WHolcomb has asked for the wisdom of the Perl Monks concerning the following question:

I posted this a bit ago in the regex section, but being unfamiliar with the quoting standards I mangled it a bit. Here it is (hopefully) in readable form.

I am trying to write a regex to remove the comments from lines but I want for people to be able to use the comment character in their input if they comment it ala. perl/c/java backslash metaquoting. I would like a regex to use like s/$regex/$1/ to remove the comments.

As it is I have been using the following (squished a bit to save room):
$m = "\\"; # Meta $c = "\#"; # Comment print "Begin: $_\n"; split /\Q$c\E/; $string = $_ = $_[0]; # Because split puts the first non-blank line +in $_ for($i = 1; $i <= $#_; $i++) { $_ = $_[$i - 1]; (/((^|[^\Q$m\E])((\Q$m\E){2})*$)/) ? (last) : ($string .= "$c" . $_[ +$i]); } print " End: $string\n";
And that has caught every test case I have made up, like:
this is a line with a \# pound # and a comment
this is a \# line with three \#'\#'s # and a comment
this is a line \\\\ with shashes \\\\# and a comment
this is a line \\\\ with shashes \\\# and a pound # and a comment
#this line is only comment
\#this line begins with a pound
\\# This line begins with a slash
\# This line \# \\# has a pound at the beginning
Can anyone come up with a regex to do the same job?

Will

Replies are listed 'Best First'.
Re: quoting characters
by ahunter (Monk) on Apr 14, 2000 at 19:28 UTC
    Think I've got it...
    while ($_ = <STDIN>) { chomp; s/^((([^\#\\])|(\\.))*)\#.*$/$1/; print "$_\n"; }
    Seems to do the trick, assuming record delimiters in STDIN are correctly set. Basically, the regexp matches anything that isn't a comment or a quote character, *or* anything that's a quote character followed by anything. Because perl is greedy, this matches up to the first unquoted comment character, and we just substitute away anything after that...
    I think substituting out the quotes themselves requires another s/// statement, but it's fairly trivial ;-)
      That is exactly what I have been trying to come up with for the last week.
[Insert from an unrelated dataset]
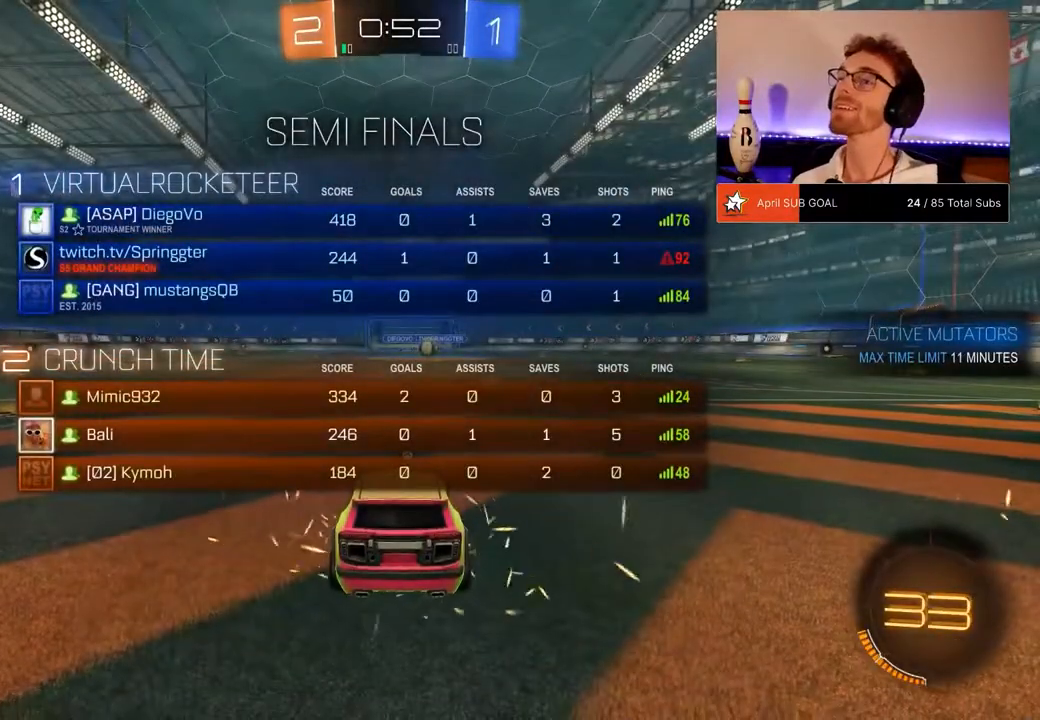
Gameplay with a controller (Xbox layout); each line is a JSON object with the inputs held at the frame after it. "events" lists button and stick changes between this image and that frame as [ms after this image, input, new state], when the widget could be followed in between. Not read: DPAD_DOWN.
{"buttons": ["R2"], "left_stick": "center", "right_stick": "center", "events": [[200, "SELECT", "down"], [300, "SELECT", "up"], [400, "SELECT", "down"], [500, "SELECT", "up"]]}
I remembered seeing someone somewhere write a regex to match a C string and I knew that was what I needed, but I couldn't remember the form. Thanks.
Re: quoting characters
by turnstep (Parson) on Apr 14, 2000 at 19:56 UTC

    This seems to do the trick:

    s/(\\*)(#[^#\\]*)/length($1)?length($1)%2?"$1$2":$1:""/eg;

    And hear it is again, in a more readable form:

    s/(\\*)(#[^#\\]*)/ ## Matching anything before a pound sign, putting (back)slashes (or la +ck thereof) into $1. ## Also make sure that we do not grab any slashes and pounds after the + first pound { if (length($1)) { ## If we found some backslashes if (length($1)%2) ## If there are an odd number of backslashes print "$1$2"; ## Return all slashes and pound - this is not a true + comment } else { print $1; } ## Even number - return only the slashes } else { print ""; } ## Return nothing, this is a comment } /eg;

Re: quoting characters
by turnstep (Parson) on Apr 14, 2000 at 19:56 UTC

    After thinking about the problem some more, I realized that my solution would not handle another case, not represented by the examples in the original question, namely something as silly as:

    This code stops here # but comments continue \# with a fake extension +here
    A workaround is to make the regex into two expressions:
    s/(\\*)(#[^#\\]*)/length($1)?length($1)%2?"$1$2":$1:"TURNSTEP"/eg; s/TURNSTEP.*//;

    This makes sure that everything after a genuine comment is removed, period.

    Ideally, you'd use something shorter and not likely to be in the input, e.g. a control character or something, but then again, 'TURNSTEP' is not very likely either. (If it is, I'd like to see that code! ;)